After weeks of processing, the collective angst I felt in my travels, finally it went through me. I was supposed to let it marinate for awhile to cleanse with ho’oponopono but I reacted, triggered and buttons I wasn’t aware exist were pushed.
We attract what we are. The remnants of it was then further triggered by my fellow awakened Masters. I was out of sorts. I’m always calm and at peace but this time I was perplexed at how “troubled” I became not just on the outside but on the inside as well.
The volcano that was lying dormant within me wanted to unleash flowing lava of wrath. I felt what most felt – hopelessness saying – no matter what I did, the world will never change.
What a devastation for me to come up with such thought.
I felt I was teleported back to the past and resume where I left off. And for 7 years of wandering into spirtuality and new age beliefs, I felt I’ve done nothing, nor did I change a teenie weenie bit.
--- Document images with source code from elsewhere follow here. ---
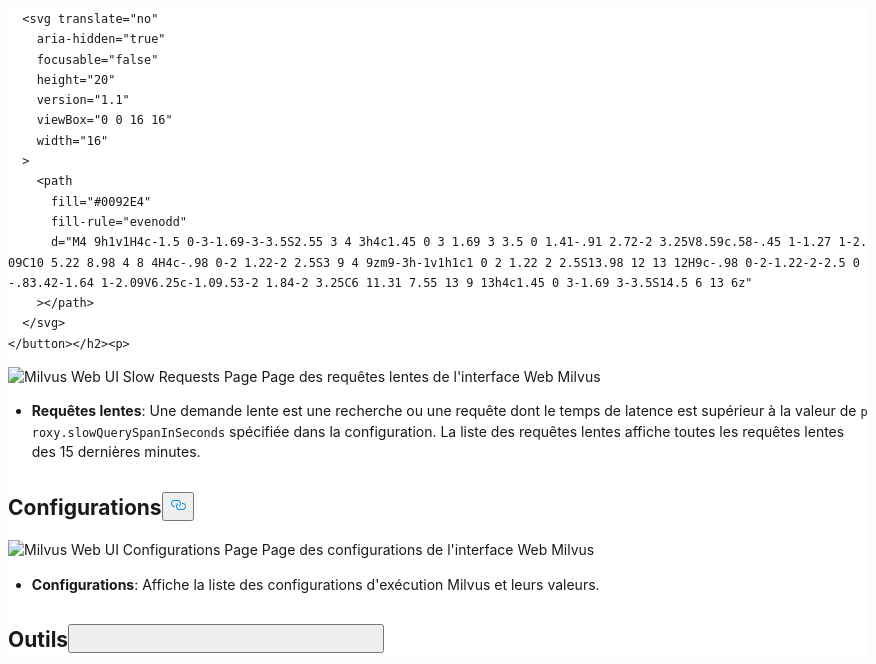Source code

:       <svg translate="no"
        aria-hidden="true"
        focusable="false"
        height="20"
        version="1.1"
        viewBox="0 0 16 16"
        width="16"
      >
        <path
          fill="#0092E4"
          fill-rule="evenodd"
          d="M4 9h1v1H4c-1.5 0-3-1.69-3-3.5S2.55 3 4 3h4c1.45 0 3 1.69 3 3.5 0 1.41-.91 2.72-2 3.25V8.59c.58-.45 1-1.27 1-2.09C10 5.22 8.98 4 8 4H4c-.98 0-2 1.22-2 2.5S3 9 4 9zm9-3h-1v1h1c1 0 2 1.22 2 2.5S13.98 12 13 12H9c-.98 0-2-1.22-2-2.5 0-.83.42-1.64 1-2.09V6.25c-1.09.53-2 1.84-2 3.25C6 11.31 7.55 13 9 13h4c1.45 0 3-1.69 3-3.5S14.5 6 13 6z"
        ></path>
      </svg>
    </button></h2><p>
  
   <span class="img-wrapper"> <img translate="no" src="/docs/v2.6.x/assets/webui-slow-requests.png" alt="Milvus Web UI Slow Requests Page" class="doc-image" id="milvus-web-ui-slow-requests-page" />
   </span> <span class="img-wrapper"> <span>Page des requêtes lentes de l'interface Web Milvus</span> </span></p>
<ul>
<li><strong>Requêtes lentes</strong>: Une demande lente est une recherche ou une requête dont le temps de latence est supérieur à la valeur de <code translate="no">proxy.slowQuerySpanInSeconds</code> spécifiée dans la configuration. La liste des requêtes lentes affiche toutes les requêtes lentes des 15 dernières minutes.</li>
</ul>
<h2 id="Configurations" class="common-anchor-header">Configurations<button data-href="#Configurations" class="anchor-icon" translate="no">
      <svg translate="no"
        aria-hidden="true"
        focusable="false"
        height="20"
        version="1.1"
        viewBox="0 0 16 16"
        width="16"
      >
        <path
          fill="#0092E4"
          fill-rule="evenodd"
          d="M4 9h1v1H4c-1.5 0-3-1.69-3-3.5S2.55 3 4 3h4c1.45 0 3 1.69 3 3.5 0 1.41-.91 2.72-2 3.25V8.59c.58-.45 1-1.27 1-2.09C10 5.22 8.98 4 8 4H4c-.98 0-2 1.22-2 2.5S3 9 4 9zm9-3h-1v1h1c1 0 2 1.22 2 2.5S13.98 12 13 12H9c-.98 0-2-1.22-2-2.5 0-.83.42-1.64 1-2.09V6.25c-1.09.53-2 1.84-2 3.25C6 11.31 7.55 13 9 13h4c1.45 0 3-1.69 3-3.5S14.5 6 13 6z"
        ></path>
      </svg>
    </button></h2><p>
  
   <span class="img-wrapper"> <img translate="no" src="/docs/v2.6.x/assets/webui-configurations.png" alt="Milvus Web UI Configurations Page" class="doc-image" id="milvus-web-ui-configurations-page" />
   </span> <span class="img-wrapper"> <span>Page des configurations de l'interface Web Milvus</span> </span></p>
<ul>
<li><strong>Configurations</strong>: Affiche la liste des configurations d'exécution Milvus et leurs valeurs.</li>
</ul>
<h2 id="Tools" class="common-anchor-header">Outils<button data-href="#Tools" class="anchor-icon" translate="no">
      <svg translate="no"
        aria-hidden="true"
        focusable="false"
        height="20"
        version="1.1"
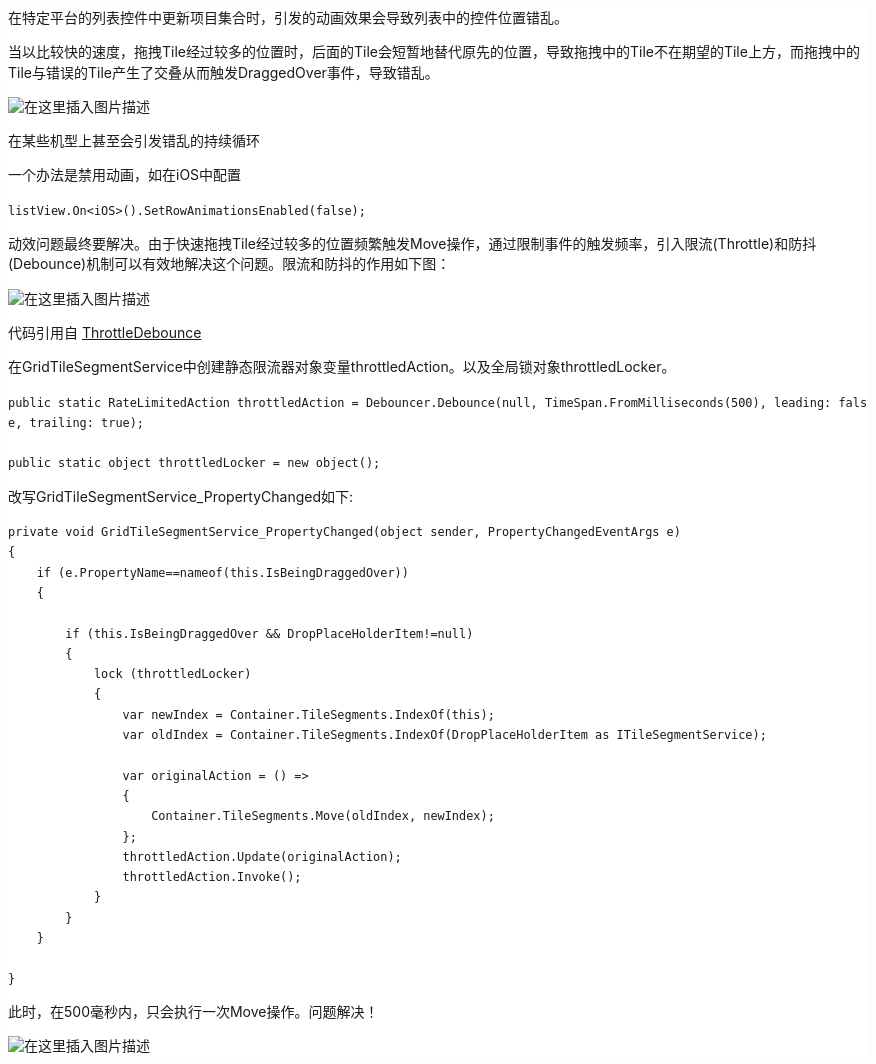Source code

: 在特定平台的列表控件中更新项目集合时，引发的动画效果会导致列表中的控件位置错乱。

当以比较快的速度，拖拽Tile经过较多的位置时，后面的Tile会短暂地替代原先的位置，导致拖拽中的Tile不在期望的Tile上方，而拖拽中的Tile与错误的Tile产生了交叠从而触发DraggedOver事件，导致错乱。

![在这里插入图片描述](https://img2023.cnblogs.com/blog/644861/202309/644861-20230918175632375-1342353956.gif)

在某些机型上甚至会引发错乱的持续循环

一个办法是禁用动画，如在iOS中配置

    listView.On<iOS>().SetRowAnimationsEnabled(false);
    

动效问题最终要解决。由于快速拖拽Tile经过较多的位置频繁触发Move操作，通过限制事件的触发频率，引入限流(Throttle)和防抖(Debounce)机制可以有效地解决这个问题。限流和防抖的作用如下图：

![在这里插入图片描述](https://img2023.cnblogs.com/blog/644861/202309/644861-20230918175632349-812487237.png)

代码引用自 [ThrottleDebounce](https://github.com/Aldaviva/ThrottleDebounce)

在GridTileSegmentService中创建静态限流器对象变量throttledAction。以及全局锁对象throttledLocker。

    public static RateLimitedAction throttledAction = Debouncer.Debounce(null, TimeSpan.FromMilliseconds(500), leading: false, trailing: true);
    
    public static object throttledLocker = new object();
    
    

改写GridTileSegmentService\_PropertyChanged如下:

    private void GridTileSegmentService_PropertyChanged(object sender, PropertyChangedEventArgs e)
    {
        if (e.PropertyName==nameof(this.IsBeingDraggedOver))
        {
    
            if (this.IsBeingDraggedOver && DropPlaceHolderItem!=null)
            {
                lock (throttledLocker)
                {
                    var newIndex = Container.TileSegments.IndexOf(this);
                    var oldIndex = Container.TileSegments.IndexOf(DropPlaceHolderItem as ITileSegmentService);
    
                    var originalAction = () =>
                    {
                        Container.TileSegments.Move(oldIndex, newIndex);
                    };
                    throttledAction.Update(originalAction);
                    throttledAction.Invoke();
                }
            }
        }
    
    }
    

此时，在500毫秒内，只会执行一次Move操作。问题解决！

![在这里插入图片描述](https://img2023.cnblogs.com/blog/644861/202309/644861-20230918175632378-1521673133.gif)

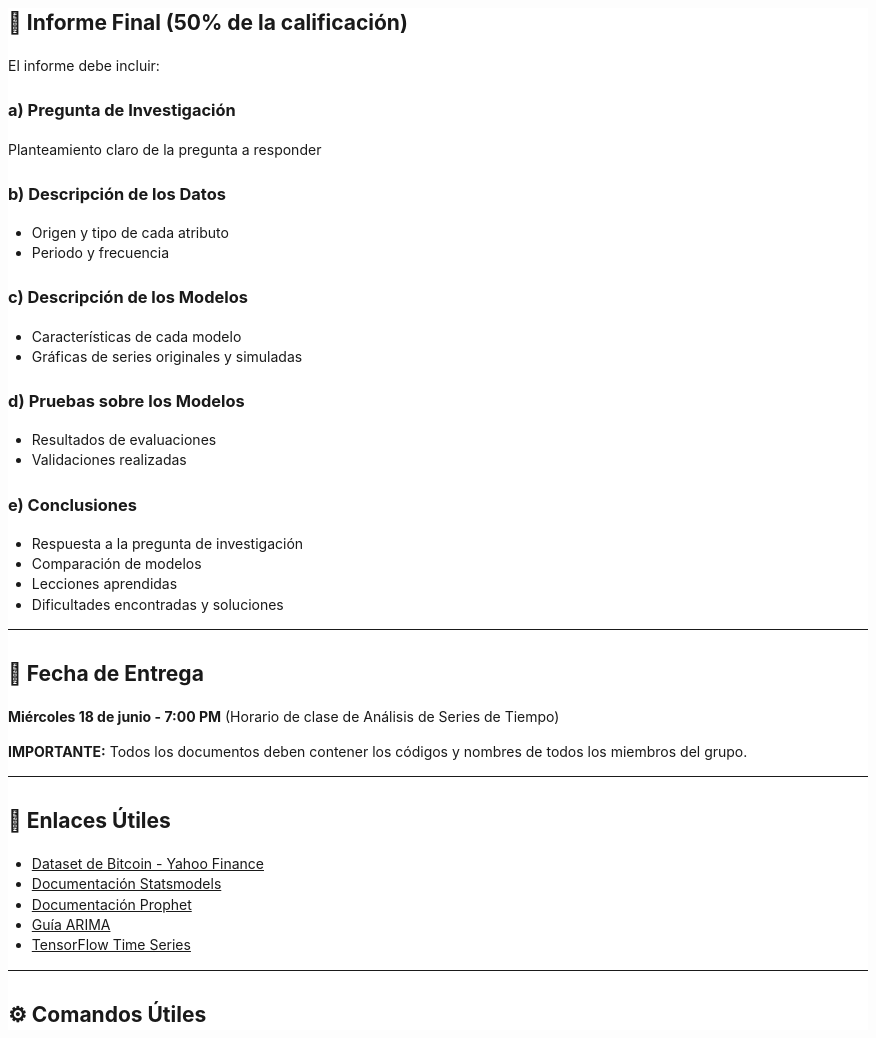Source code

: 
## 📝 Informe Final (50% de la calificación)

El informe debe incluir:

### a) Pregunta de Investigación
Planteamiento claro de la pregunta a responder

### b) Descripción de los Datos
- Origen y tipo de cada atributo
- Periodo y frecuencia

### c) Descripción de los Modelos
- Características de cada modelo
- Gráficas de series originales y simuladas

### d) Pruebas sobre los Modelos
- Resultados de evaluaciones
- Validaciones realizadas

### e) Conclusiones
- Respuesta a la pregunta de investigación
- Comparación de modelos
- Lecciones aprendidas
- Dificultades encontradas y soluciones

---

## 📅 Fecha de Entrega

**Miércoles 18 de junio - 7:00 PM**
(Horario de clase de Análisis de Series de Tiempo)

**IMPORTANTE:** Todos los documentos deben contener los códigos y nombres de todos los miembros del grupo.

---

## 🔗 Enlaces Útiles

- [Dataset de Bitcoin - Yahoo Finance](https://finance.yahoo.com/quote/BTC-USD/history)
- [Documentación Statsmodels](https://www.statsmodels.org/)
- [Documentación Prophet](https://facebook.github.io/prophet/)
- [Guía ARIMA](https://www.statsmodels.org/stable/examples/notebooks/generated/tsa_arma_0.html)
- [TensorFlow Time Series](https://www.tensorflow.org/tutorials/structured_data/time_series)

---

## ⚙️ Comandos Útiles
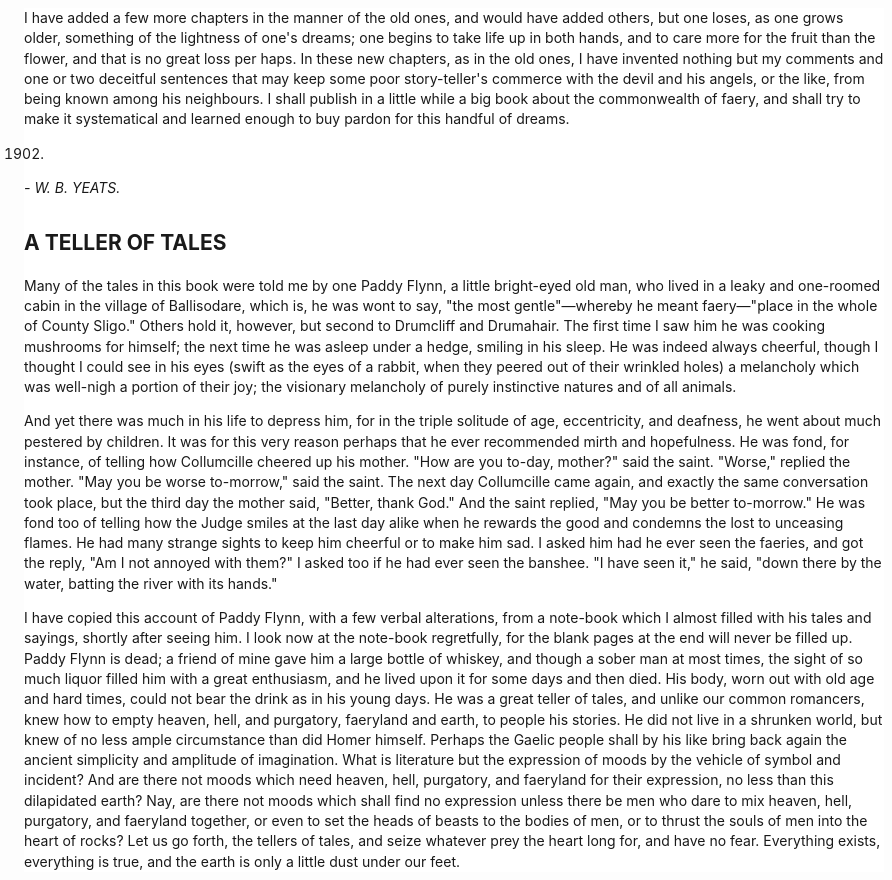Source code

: I have added a few more chapters in the manner of the old ones, and would have added others, but one loses, as one grows older, something of the lightness of one's dreams; one begins to take life up in both hands, and to care more for the fruit than the flower, and that is no great loss per haps. In these new chapters, as in the old ones, I have invented nothing but my comments and one or two deceitful sentences that may keep some poor story-teller's commerce with the devil and his angels, or the like, from being known among his neighbours. I shall publish in a little while a big book about the commonwealth of faery, and shall try to make it systematical and learned enough to buy pardon for this handful of dreams.

1902.

_- W. B. YEATS._


## A TELLER OF TALES

Many of the tales in this book were told me by one Paddy Flynn, a little bright-eyed old man, who lived in a leaky and one-roomed cabin in the village of Ballisodare, which is, he was wont to say, "the most gentle"—whereby he meant faery—"place in the whole of County Sligo." Others hold it, however, but second to Drumcliff and Drumahair. The first time I saw him he was cooking mushrooms for himself; the next time he was asleep under a hedge, smiling in his sleep. He was indeed always cheerful, though I thought I could see in his eyes (swift as the eyes of a rabbit, when they peered out of their wrinkled holes) a melancholy which was well-nigh a portion of their joy; the visionary melancholy of purely instinctive natures and of all animals.

And yet there was much in his life to depress him, for in the triple solitude of age, eccentricity, and deafness, he went about much pestered by children. It was for this very reason perhaps that he ever recommended mirth and hopefulness. He was fond, for instance, of telling how Collumcille cheered up his mother. "How are you to-day, mother?" said the saint. "Worse," replied the mother. "May you be worse to-morrow," said the saint. The next day Collumcille came again, and exactly the same conversation took place, but the third day the mother said, "Better, thank God." And the saint replied, "May you be better to-morrow." He was fond too of telling how the Judge smiles at the last day alike when he rewards the good and condemns the lost to unceasing flames. He had many strange sights to keep him cheerful or to make him sad. I asked him had he ever seen the faeries, and got the reply, "Am I not annoyed with them?" I asked too if he had ever seen the banshee. "I have seen it," he said, "down there by the water, batting the river with its hands."

I have copied this account of Paddy Flynn, with a few verbal alterations, from a note-book which I almost filled with his tales and sayings, shortly after seeing him. I look now at the note-book regretfully, for the blank pages at the end will never be filled up. Paddy Flynn is dead; a friend of mine gave him a large bottle of whiskey, and though a sober man at most times, the sight of so much liquor filled him with a great enthusiasm, and he lived upon it for some days and then died. His body, worn out with old age and hard times, could not bear the drink as in his young days. He was a great teller of tales, and unlike our common romancers, knew how to empty heaven, hell, and purgatory, faeryland and earth, to people his stories. He did not live in a shrunken world, but knew of no less ample circumstance than did Homer himself. Perhaps the Gaelic people shall by his like bring back again the ancient simplicity and amplitude of imagination. What is literature but the expression of moods by the vehicle of symbol and incident? And are there not moods which need heaven, hell, purgatory, and faeryland for their expression, no less than this dilapidated earth? Nay, are there not moods which shall find no expression unless there be men who dare to mix heaven, hell, purgatory, and faeryland together, or even to set the heads of beasts to the bodies of men, or to thrust the souls of men into the heart of rocks? Let us go forth, the tellers of tales, and seize whatever prey the heart long for, and have no fear. Everything exists, everything is true, and the earth is only a little dust under our feet.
I decided to let it flow out of me fully. And then I resume my happy ways. Some parts of me felt coerced to do something about it. But one cannot think straight when she is erupting lava. So let it all cool down and I shall see if, this is just a passing phase for me to learn/unlearn. Or should I be doing something about it.
I forgot my hooponopono techniques to be aware that I’m part of the collective and perhaps I too play a part in this collective angst.
I’m sorry. Please forgive me. I love you. Thank you. Its not a chant but it’s cleansing of web linked thoughts and beliefs of women and men in this whole wide world. Cleansing them, is healing the nonpositive vibes, connection, cords in and around it.
So a new solution will present itself. And by then, the angst shall be extinguished by the loving words and energies expressed.